Sliding Up an Elliptical Loop

The position, velocity and acceleration vectors of a particle touching the ellipse can be given by $\mathbf{r} \; = \; \binom{3\cos\theta}{2\sin\theta} \hspace{1cm} \mathbf{\dot{r}} \; = \; \binom{-3\sin\theta}{2\cos\theta}\dot{\theta} \hspace{1cm} \mathbf{\ddot{r}} \; = \; \binom{-3\sin\theta}{2\cos\theta}\ddot{\theta} - \binom{3\cos\theta}{2\sin\theta}\dot{\theta}^2$ The normal reaction between the particle and the ellipse will be of the form $\mathbf{R} \; = \; -m\lambda\binom{2\cos\theta}{3\sin\theta}$ where $\lambda > 0$ , and the equation of motion of the particle is $m\mathbf{\ddot{r}} \; = \; \mathbf{R} + \binom{0}{-mg} \hspace{3cm} (\star)$ Taking the scalar product of $(\star)$ with $\binom{-3\sin\theta}{2\cos\theta}$ , we obtain $\begin{aligned} (9\sin^2\theta + 4\cos^2\theta)\ddot{\theta} + 5\sin\theta\cos\theta \dot{\theta}^2 & = \; -2g\cos\theta \\ \frac{d}{d\theta}\left[\tfrac12(9\sin^2\theta + 4\cos^2\theta)\dot{\theta}^2 + 2g\sin\theta\right] & = \; 0 \\ \tfrac12(9\sin^2\theta + 4\cos^2\theta)\dot{\theta}^2 + 2g\sin\theta & = \; \tfrac12v^2 \\ \dot{\theta}^2 & = \; \frac{v^2 - 4g\sin\theta}{4 + 5\sin^2\theta} \end{aligned}$ Taking the scalar product of $(\star)$ with $\binom{2\cos\theta}{3\sin\theta}$ , we obtain that $\lambda \; = \; \frac{3(2\dot{\theta}^2 - g\sin\theta)}{4 + 5\sin^2\theta} \; = \; \frac{3}{(4 + 5\sin^2\theta)^2}\big[ 2v^2 - g\sin\theta(12 + 5\sin^2\theta)\big]$ and hence, to reach the top of the ellipse, we must have $\lambda \ge 0$ throughout the motion, and so $2v^2 \; \ge \; g\sin\theta(12 + 5\sin^2\theta) \hspace{1cm} 0 \le \theta \le \tfrac12\pi$ The RHS of this inequality is an increasing function of $\theta$ , so we want $2v^2 \ge 17g$ , and hence $v \ge \boxed{\sqrt{9.5g} = 9.219544457} \mathrm{m\,s}^{-1}$ .

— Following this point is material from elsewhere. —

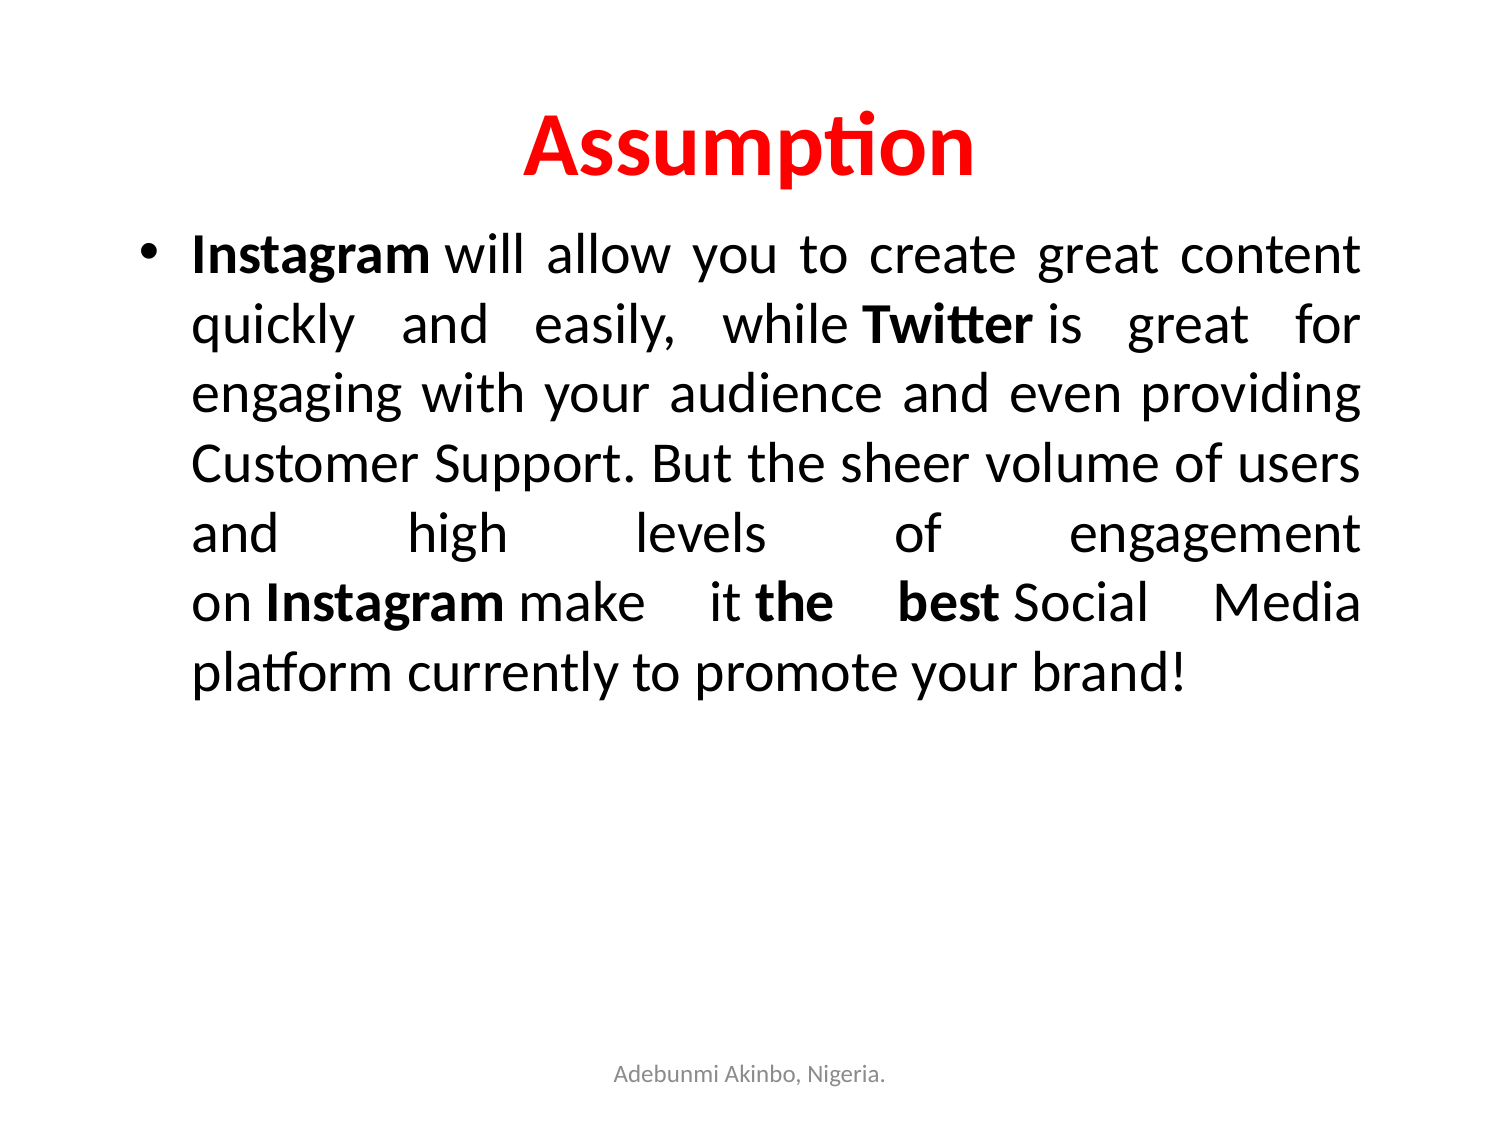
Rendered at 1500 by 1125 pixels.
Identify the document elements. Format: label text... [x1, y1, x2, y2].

$\dfrac{x^2}{9}+\dfrac{y^2}{4}=1$ $\text{Taking derivative, }\dfrac{2x}{9}dx+\dfrac{2y}{4}dy=0$ $\dfrac{dy}{dx}=- \dfrac{4x}{9y} \cdots (\star)$

At the highest point, for the particle, $m \textbf{g}+ \textbf{N}_{\text{by loop}} =m \dfrac{d\textbf{v}}{dt}.$ For the particle to reach the top without losing contact with the loop with minimum initial velocity, at the highest point, the value of $\textbf{N}$ should be just negligibly greater than $0$ . So, $\dfrac{d\textbf{v}}{dt}=\textbf{g}.$ Here's how we can find acceleration at the point $(0,2)$ : $dV_x=v(\cos d\theta -1) \approx 0, dV_y =v \sin d\theta \approx v d \theta$ So $\dfrac{d\textbf{v}}{dt}= v \dfrac{d\theta}{dt} =\dfrac{-2v^2}{9}=-g. \text{ (Since } dx/dt=v)$ So $v^2=\dfrac{9g}{2}\implies \boxed{v_0^2=\dfrac{17g}{2}}.$